With so much delicious food on the streets, it almost seems redundant to go to luxurious restaurants in Belém like Restô da Villa. But with the current state of the Brazilian real, even the most expensive places are eminently affordable and go out of their way to emphasize local ingredients.

The Casa do Saulonamed after chef Saulo Jennings, offers creative dishes such as smoked pirarucu carpaccio – thin slices of the large pirarucu fish, drizzled with jambu pesto and cupuaçu jelly and topped with chopped Brazil nuts (58.90 reais).

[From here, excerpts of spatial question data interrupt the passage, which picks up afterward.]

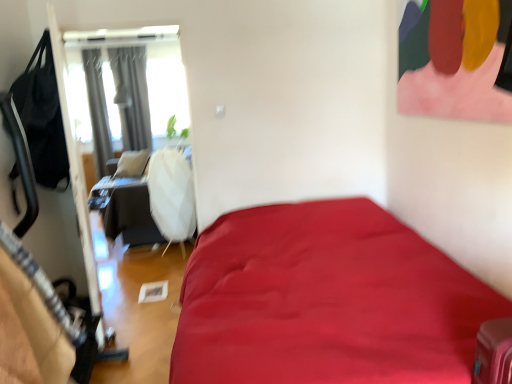
Question: Is gray fabric curtain at upper left, the 1th curtain viewed from the right, outside of gray fabric curtain at upper left, the first curtain positioned from the left?

Choices:
 (A) yes
 (B) no

Answer: (A)

Question: Could you tell me if gray fabric curtain at upper left, the 1th curtain viewed from the right, is turned towards gray fabric curtain at upper left, the first curtain positioned from the left?

Choices:
 (A) no
 (B) yes

Answer: (A)

Question: Can you confirm if gray fabric curtain at upper left, the 1th curtain viewed from the right, is positioned to the left of gray fabric curtain at upper left, the first curtain positioned from the left?

Choices:
 (A) no
 (B) yes

Answer: (A)

Question: Is gray fabric curtain at upper left, positioned as the 2th curtain in left-to-right order, in contact with gray fabric curtain at upper left, the first curtain positioned from the left?

Choices:
 (A) yes
 (B) no

Answer: (B)

Question: Is gray fabric curtain at upper left, the 1th curtain viewed from the right, not near gray fabric curtain at upper left, marked as the 2th curtain in a right-to-left arrangement?

Choices:
 (A) yes
 (B) no

Answer: (B)

Question: Considering the relative positions of gray fabric curtain at upper left, the 1th curtain viewed from the right, and gray fabric curtain at upper left, marked as the 2th curtain in a right-to-left arrangement, in the image provided, is gray fabric curtain at upper left, the 1th curtain viewed from the right, behind gray fabric curtain at upper left, marked as the 2th curtain in a right-to-left arrangement,?

Choices:
 (A) no
 (B) yes

Answer: (B)

Question: Is gray fabric curtain at upper left, marked as the 2th curtain in a right-to-left arrangement, turned away from gray fabric curtain at upper left, the 1th curtain viewed from the right?

Choices:
 (A) no
 (B) yes

Answer: (A)

Question: Can you confirm if gray fabric curtain at upper left, the first curtain positioned from the left, is taller than gray fabric curtain at upper left, positioned as the 2th curtain in left-to-right order?

Choices:
 (A) yes
 (B) no

Answer: (A)

Question: Is gray fabric curtain at upper left, marked as the 2th curtain in a right-to-left arrangement, thinner than gray fabric curtain at upper left, positioned as the 2th curtain in left-to-right order?

Choices:
 (A) no
 (B) yes

Answer: (A)

Question: Is gray fabric curtain at upper left, positioned as the 2th curtain in left-to-right order, located within gray fabric curtain at upper left, the first curtain positioned from the left?

Choices:
 (A) yes
 (B) no

Answer: (B)

Question: Are gray fabric curtain at upper left, marked as the 2th curtain in a right-to-left arrangement, and gray fabric curtain at upper left, the 1th curtain viewed from the right, located far from each other?

Choices:
 (A) yes
 (B) no

Answer: (B)

Question: Is gray fabric curtain at upper left, the first curtain positioned from the left, facing towards gray fabric curtain at upper left, positioned as the 2th curtain in left-to-right order?

Choices:
 (A) no
 (B) yes

Answer: (A)

Question: From a real-world perspective, is gray fabric curtain at upper left, the first curtain positioned from the left, physically located above or below gray fabric curtain at upper left, the 1th curtain viewed from the right?

Choices:
 (A) below
 (B) above

Answer: (A)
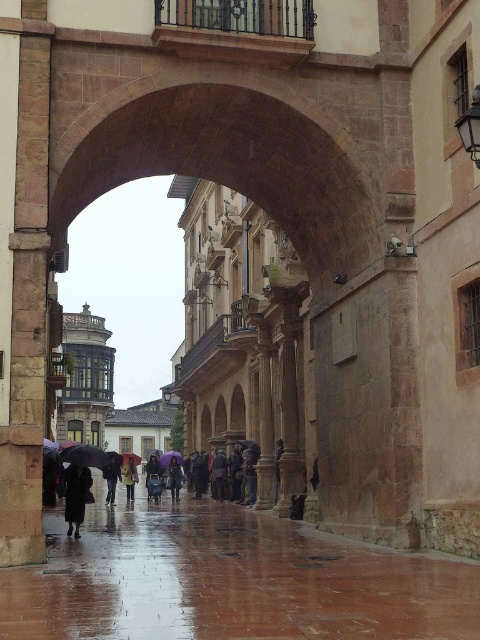
You are standing at the entrance of the historic street under the large stone archway. You see a blue fabric umbrella at center. Where is the blue fabric umbrella located relative to the archway?

The blue fabric umbrella at center is located at point 0.747 on the horizontal axis and 0.321 on the vertical axis relative to the archway.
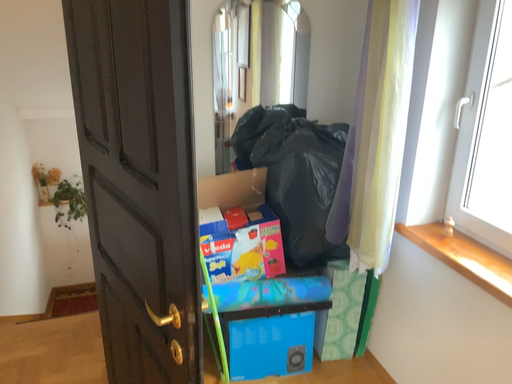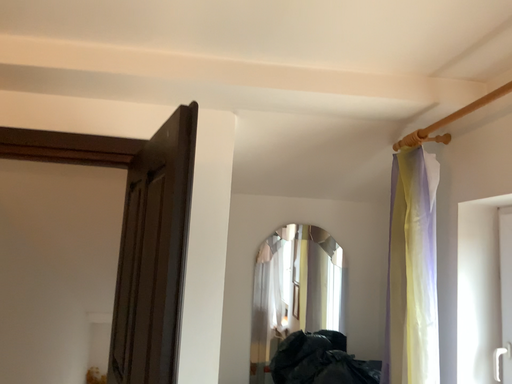
Question: How did the camera likely rotate when shooting the video?

Choices:
 (A) rotated downward
 (B) rotated upward

Answer: (B)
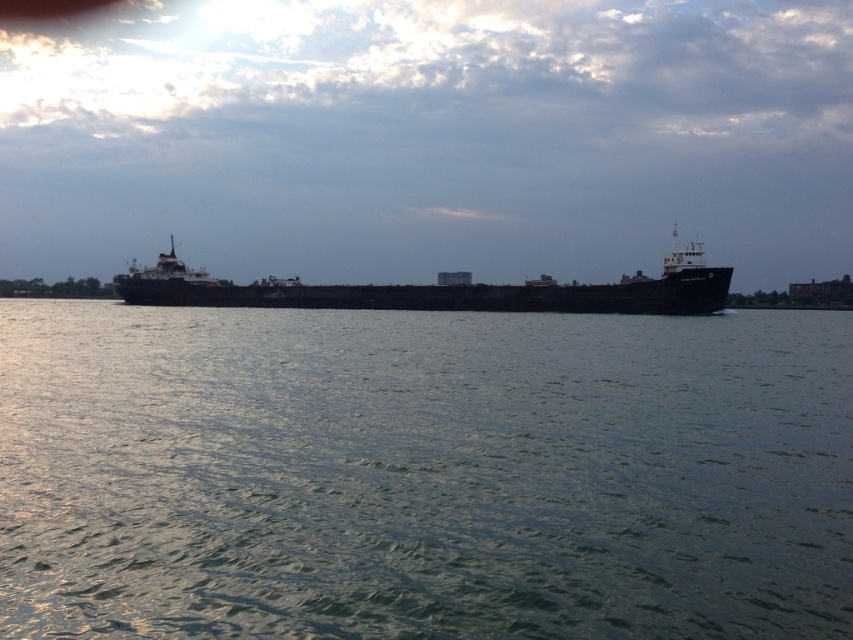
You are a marine biologist observing the scene from a nearby island. You notice the green water at center and the black matte ship at center. Which object takes up more space in the image?

The black matte ship at center takes up more space in the image because the green water at center has a smaller size compared to it.

Looking at this image, you are a sailor on the cargo ship and you want to drop an anchor into the green water at center. The coordinates of the green water at center are given as point (422, 474). If your current position is at point 0.5, 0.5, which direction should you move to reach the green water at center?

The green water at center is located at point (422, 474). Since your current position is at 0.5, 0.5, you need to move northeast to reach the green water at center because the x coordinate increases from 0.5 to 0.742 and the y coordinate decreases from 0.5 to 0.496.

You are standing on the deck of the cargo ship and want to take a photo of the point at coordinates point (743, 413). If your camera has a maximum range of 25 meters, will you be able to capture the point in your photo?

The point at coordinates point (743, 413) is 23.87 meters away from the camera, which is within the camera maximum range of 25 meters. Therefore, the camera can capture the point in the photo.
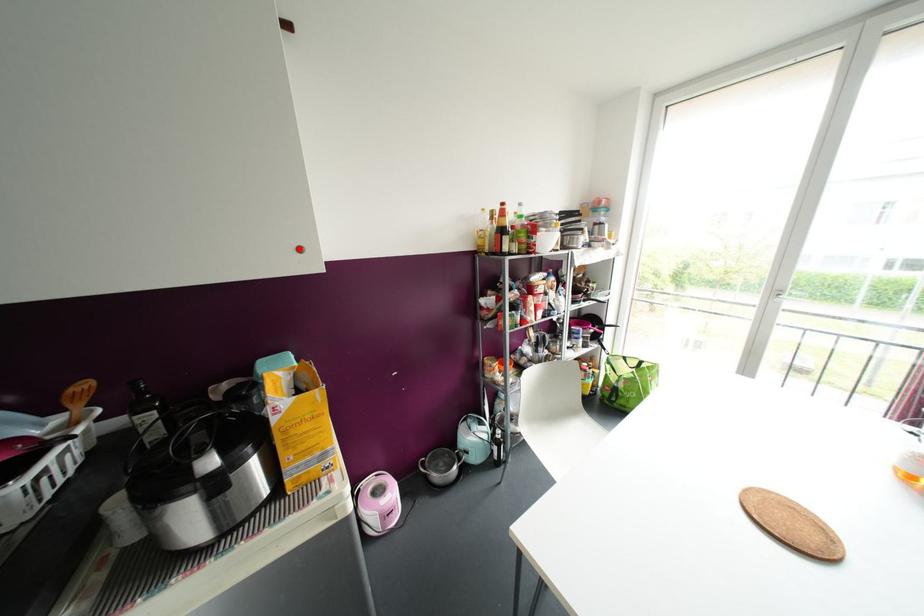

At the polished Santa Chicoria, Pirarucu is made up with “three textures” of cassava – chips, foam and tucupi – for 81 reais.

On their cocktail menus, both restaurants showcase one of my favorite ingredients: the taperebá, a fruit with dark yellow flesh and a creamy tropical flavor.

Taperebá is not exclusive to the Amazon region; the same species is known in other parts of Brazil as ‘cajá’, and in some Caribbean islands as pig plum or yellow mombin. But Medici disagrees: Although it is genetically the same fruit, he said it is “influenced by the terroir – by variations in the soil and climate” of the Amazon. And considering how delicious the taperebá jam I brought home now tastes on my morning toast, I’m not inclined to argue with him.